Preheat your oven to 375°F (190°C). Take a large bowl and combine the rice, chopped onion, minced garlic, grated zucchini, chopped herbs (parsley, mint, dill), 1/4 cup of olive oil, and a generous pinch of salt and pepper. Stir well to ensure the mixture is evenly distributed and fragrant.
Add the reserved tomato pulp to the rice mixture, mashing it slightly with a fork to incorporate. For a hint of warmth, sprinkle in the cinnamon, mixing thoroughly. This step gives Yemista its distinctive Greek flavour profile.
Fill each hollowed out tomato and bell pepper with the rice mixture, leaving about 1/2 inch of space at the top for the rice to expand as it cooks. Replace the tops of each tomato and pepper as a cover.
Arrange the stuffed vegetables upright in a baking dish. Drizzle the remaining olive oil over the vegetables and season the tops lightly with a pinch of salt and pepper to enhance the final taste.
Pour the vegetable or chicken broth into the baking dish, around the stuffed vegetables. This liquid will help steam the vegetables, softening them and cooking the rice to a tender finish.

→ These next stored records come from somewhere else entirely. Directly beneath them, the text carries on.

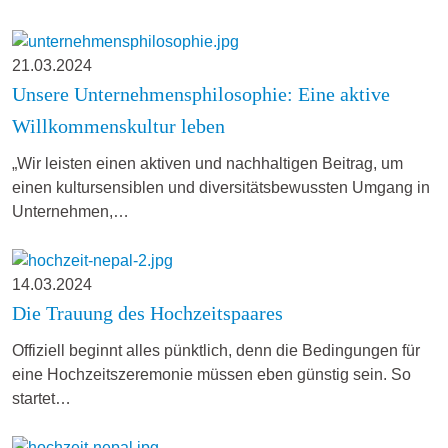
21.03.2024
Unsere Unternehmensphilosophie: Eine aktive
Willkommenskultur leben
„Wir leisten einen aktiven und nachhaltigen Beitrag, um
einen kultursensiblen und diversitätsbewussten Umgang in
Unternehmen,…
14.03.2024
Die Trauung des Hochzeitspaares
Offiziell beginnt alles pünktlich, denn die Bedingungen für
eine Hochzeitszeremonie müssen eben günstig sein. So
startet…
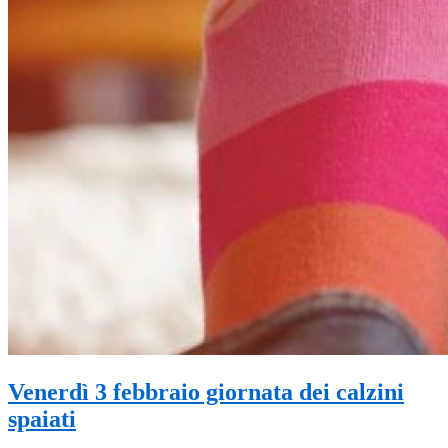
Venerdì 3 febbraio giornata dei calzini
spaiati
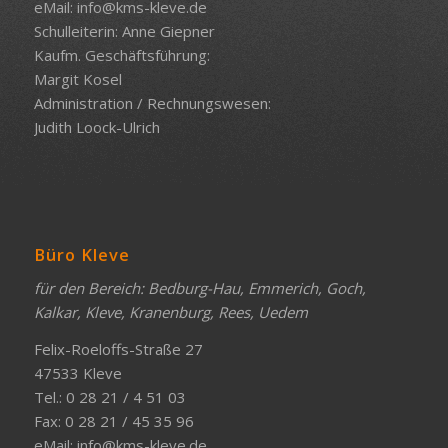
eMail:
info@kms-kleve.de
Schulleiterin: Anne Giepner
Kaufm. Geschäftsführung:
Margit Kosel
Administration / Rechnungswesen:
Judith Loock-Ulrich
Büro Kleve
für den Bereich: Bedburg-Hau, Emmerich, Goch,
Kalkar, Kleve, Kranenburg, Rees, Uedem
Felix-Roeloffs-Straße 27
47533 Kleve
Tel.: 0 28 21 / 4 51 03
Fax: 0 28 21 / 45 35 96
eMail:
info@kms-kleve.de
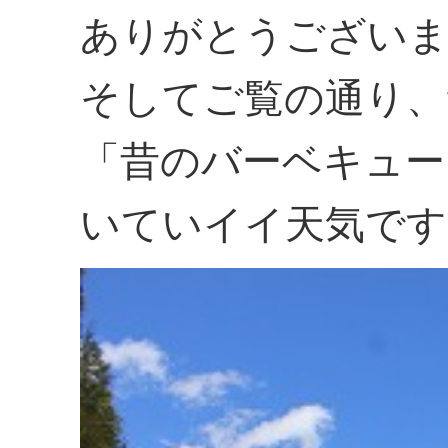
ありがとうござい
そしてご覧の通り、
「昔のバーベキュー
いていイイ天気です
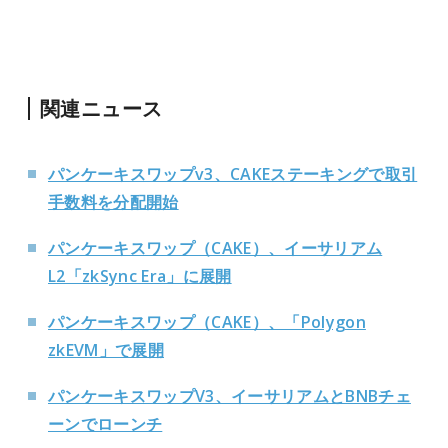
関連ニュース
パンケーキスワップv3、CAKEステーキングで取引
手数料を分配開始
パンケーキスワップ（CAKE）、イーサリアム
L2「zkSync Era」に展開
パンケーキスワップ（CAKE）、「Polygon
zkEVM」で展開
パンケーキスワップV3、イーサリアムとBNBチェ
ーンでローンチ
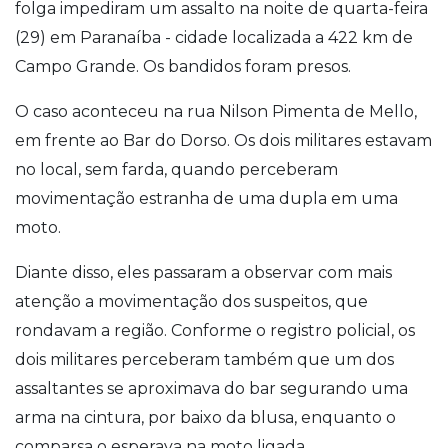
folga impediram um assalto na noite de quarta-feira
(29) em Paranaíba - cidade localizada a 422 km de
Campo Grande. Os bandidos foram presos.
O caso aconteceu na rua Nilson Pimenta de Mello,
em frente ao Bar do Dorso. Os dois militares estavam
no local, sem farda, quando perceberam
movimentação estranha de uma dupla em uma
moto.
Diante disso, eles passaram a observar com mais
atenção a movimentação dos suspeitos, que
rondavam a região. Conforme o registro policial, os
dois militares perceberam também que um dos
assaltantes se aproximava do bar segurando uma
arma na cintura, por baixo da blusa, enquanto o
comparsa o esperava na moto ligada.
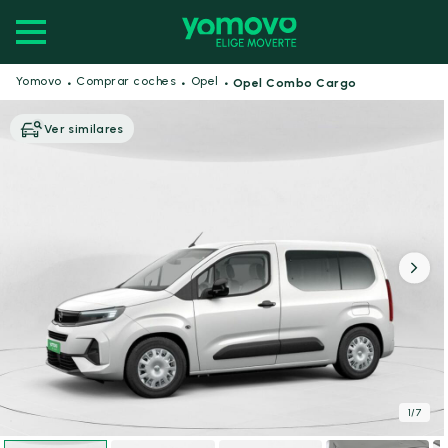
·
·
·
Yomovo
Comprar coches
Opel
Opel Combo Cargo
Ver similares
1
/
7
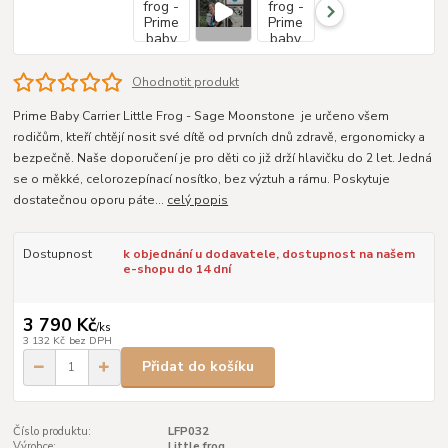
Ohodnotit produkt
Prime Baby Carrier Little Frog - Sage Moonstone je určeno všem
rodičům, kteří chtějí nosit své dítě od prvních dnů zdravě, ergonomicky a
bezpečně. Naše doporučení je pro děti co již drží hlavičku do 2 let. Jedná
se o měkké, celorozepínací nosítko, bez výztuh a rámu. Poskytuje
dostatečnou oporu páte...
celý popis
Dostupnost
k objednání u dodavatele, dostupnost na našem
e-shopu do 14 dní
3 790 Kč
/
ks
3 132 Kč
bez DPH
Přidat do košíku
Číslo produktu:
LFP032
Výrobce:
Little frog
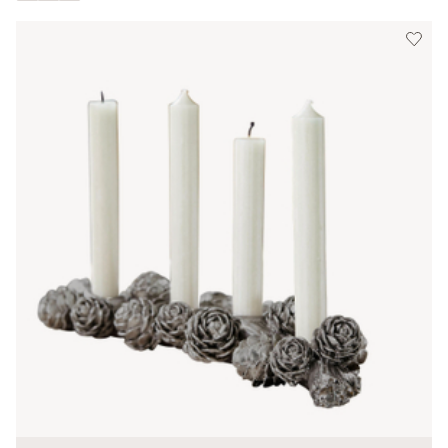
Afficher toutes les couleurs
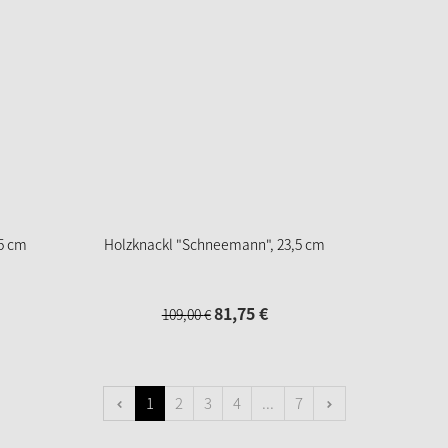
,5 cm
Holzknackl "Schneemann", 23,5 cm
81,
75
€
109,
00
€
1
2
3
4
...
7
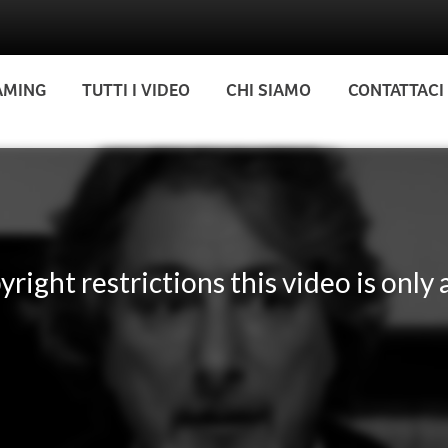
AMING
TUTTI I VIDEO
CHI SIAMO
CONTATTACI
yright restrictions this video is only a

Cover the baking dish with aluminium foil to trap the steam and prevent the vegetables from drying out. Place the dish in the preheated oven and bake for 30 minutes to allow the flavours to meld and the rice to partially cook.
After 30 minutes, remove the foil, baste the vegetables with the cooking juices in the dish, and return to the oven, uncovered. Continue baking for an additional 20-25 minutes, or until the vegetables are tender, and the tops are slightly caramelized.
Serve the Yemista warm, garnished with additional chopped herbs if desired. Pair with a side of Greek yogurt or feta cheese for added creaminess, and enjoy alongside a slice of fresh bread to soak up the flavourful juices.